Golly, what a guy. It’s over-the-top wish fulfillment, which is fitting for a franchise that started as a Point Break ripoff whose Bodhi does a face turn at the end and everyone ends up best friends. Imagine Point Break if Bodhi’s Buddhist bullshit hadn’t been seduction, something that sounds just good enough to throw the good guy off his game for a bit, but the film’s objective truth. That is the subtext of Fast, that the bad guy was right all along, about living life a quarter mile at a time, whatever that means. Eight movies in, pretty much every bad guy they’ve ever thrown at this franchise — Dom, The Rock’s Luke Hobbs, Jason Statham’s Deckard, Luke Evans’ Owen, Kurt Russell’s Mr. Nobody — is a good guy now. I’m not sure this series understands how anti-heroes work.

The villain this time around is Charlize Theron’s “Cipher,” a mysterious super hacker who bears a strong resemblance to Angelina Jolie’s character in Gone in Sixty Seconds:


It’s funny, because The Fast And The Furious and Gone In Sixty Seconds came out around the same time, and at one point they were sort of cinematic kin. Now Furious can blatantly rip off its styling and assume no one will even remember, and mostly they don’t. It’s almost a power move.

Anyway, Cipher shows up in Cuba with some dirt on Dom dirty enough that he immediately double crosses the gang and joins Cipher on her “ghost plane” (which flies through the seams between satellites). Turns out she’s holding Dom’s son and ex hostage (that’s the ex and son Dom had while Letty was presumed dead, until it turned out she’d just had amnesia, and he smashed her tombstone with a sledgehammer) so that Dom will help her do some crimes.

This includes stealing the Russian nuclear codes in the middle of Manhattan. Dom is the man on the ground for this heist while Cipher and her team of super hackers make it literally rain cars (they’ve been hacked!) until the Russian defense minister’s limo is buried under a pile of them. Which is a hilarious bit for a few reasons, the first of which being that Manhattan is possibly the last place on Earth where being a street racer would be helpful, since you can get out and walk faster than most cars can move. But the Fast/Furious franchise could figure out how to incorporate cars into an elevator fight.

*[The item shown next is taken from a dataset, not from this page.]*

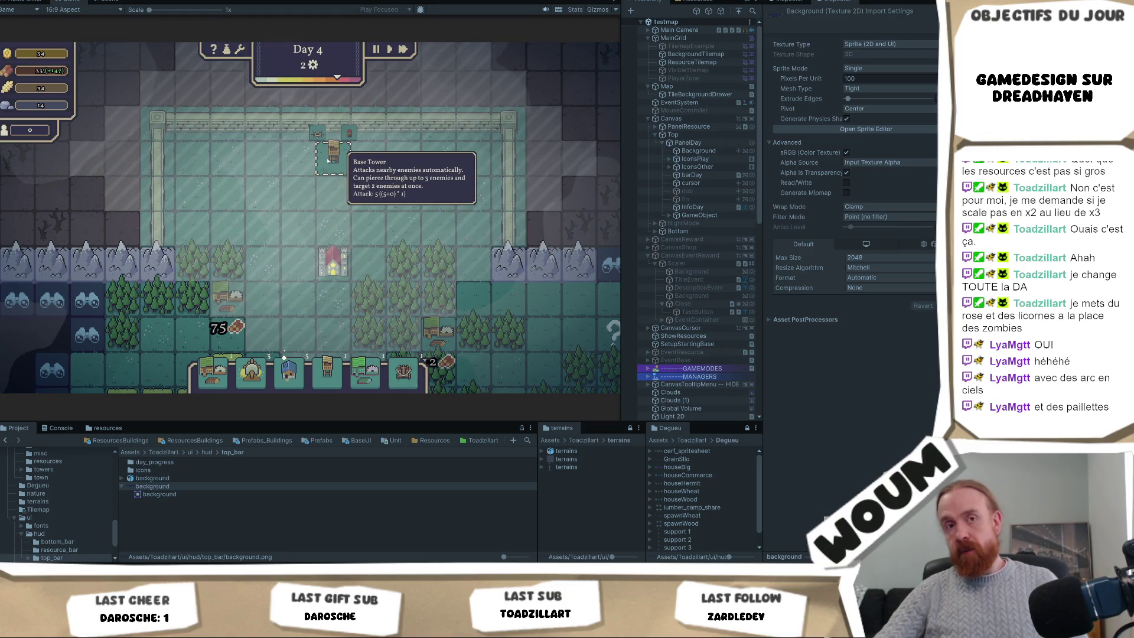
mouse_move(345, 137)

You might also note that Cipher has the hacking skills to make New York City rain cars but apparently needs a doughy street racer who cut his teeth stealing DVD players to fill out her gang.

Like I said, on paper, the plot is perfection. In another movie, that raining cars bit (which I still have no idea how they filmed — CGI?) would’ve been the best thing ever. So would some of the scenes where The Rock breaks his handcuffs (don’t ask) and kills three prison guards by throwing one at the other two and splitting them like bowling pins. Luke Hobbs basically has the strength of the Incredible Hulk and the mouth of, well, early 2000s The Rock, the pro wrestler. “I’ll kick your teeth so far down your throat you’ll have to put a toothbrush up your ass to brush your teeth!” he tells Statham, in one of the numerous scenes of them flirting.

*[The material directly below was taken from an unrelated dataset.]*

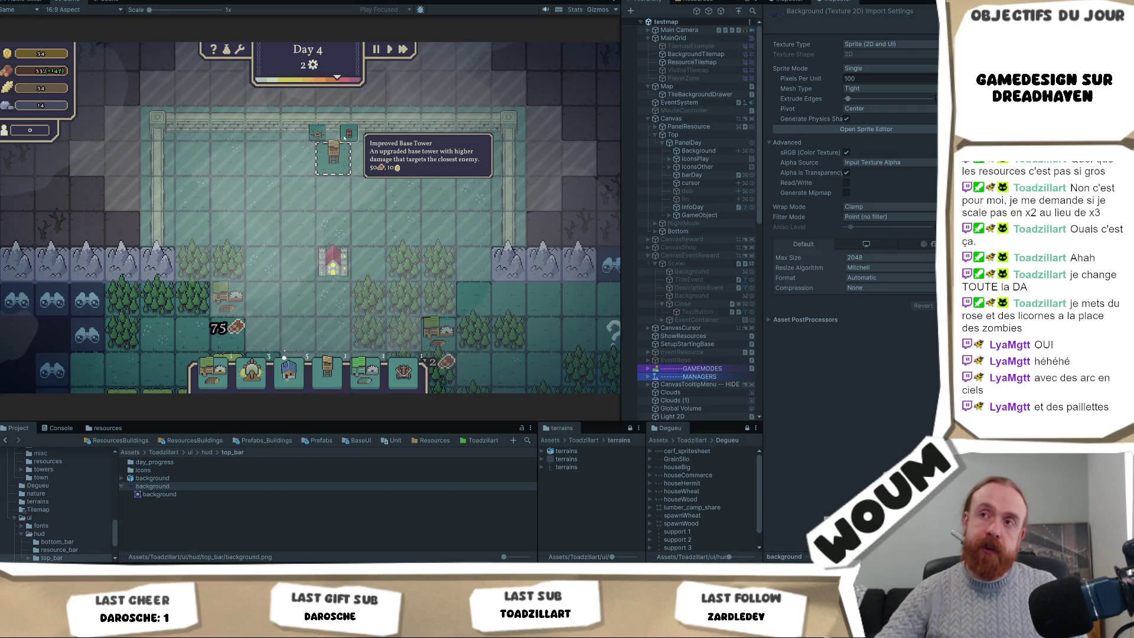
click(344, 137)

In practice, it’s kind of exhausting. I could watch a Vin Diesel movie where it rains cars, a The Rock movie where he swings human men like baseball bats, or a movie where parkour Jason Statham gets in a gun fight on a plane while holding a baby, but squeezing all three into one movie is maybe too much. To say nothing of the bad Ludacris/Tyrese sitcom, the Michelle Rodriguez growling thing, and whatever movie Helen Mirren was supposed to be in (you guys can have those). I feel bad for saying this because “too much” is admittedly the only thing Fast ever did well.

With enough repetition even excess eventually just becomes a droning noise. Not to mention that when pushed far enough, action movie wish fulfillment has a strange way of triangulating. That scene where Jason Statham gets in a gun fight while holding a baby? Kind of a lot like the scene where Clive Owen gets in a gun fight while holding a baby from Shoot ‘Em Up, isn’t it? And that movie was supposed to be parody. At a certain point, wish fulfillment just becomes a depressing reminder of our inherent basicness. So even as I’m tipping my Corona to whoever came up with that brilliantly idiotic raining cars scene, reveling in the majesty of a world where such a thing is possible, I’m forced to reckon with the fact that deep down we all just want to see zoom cars and giant muscle men who crack jokes and kill with impunity while being tender towards infants, and that we’re all going to die some day.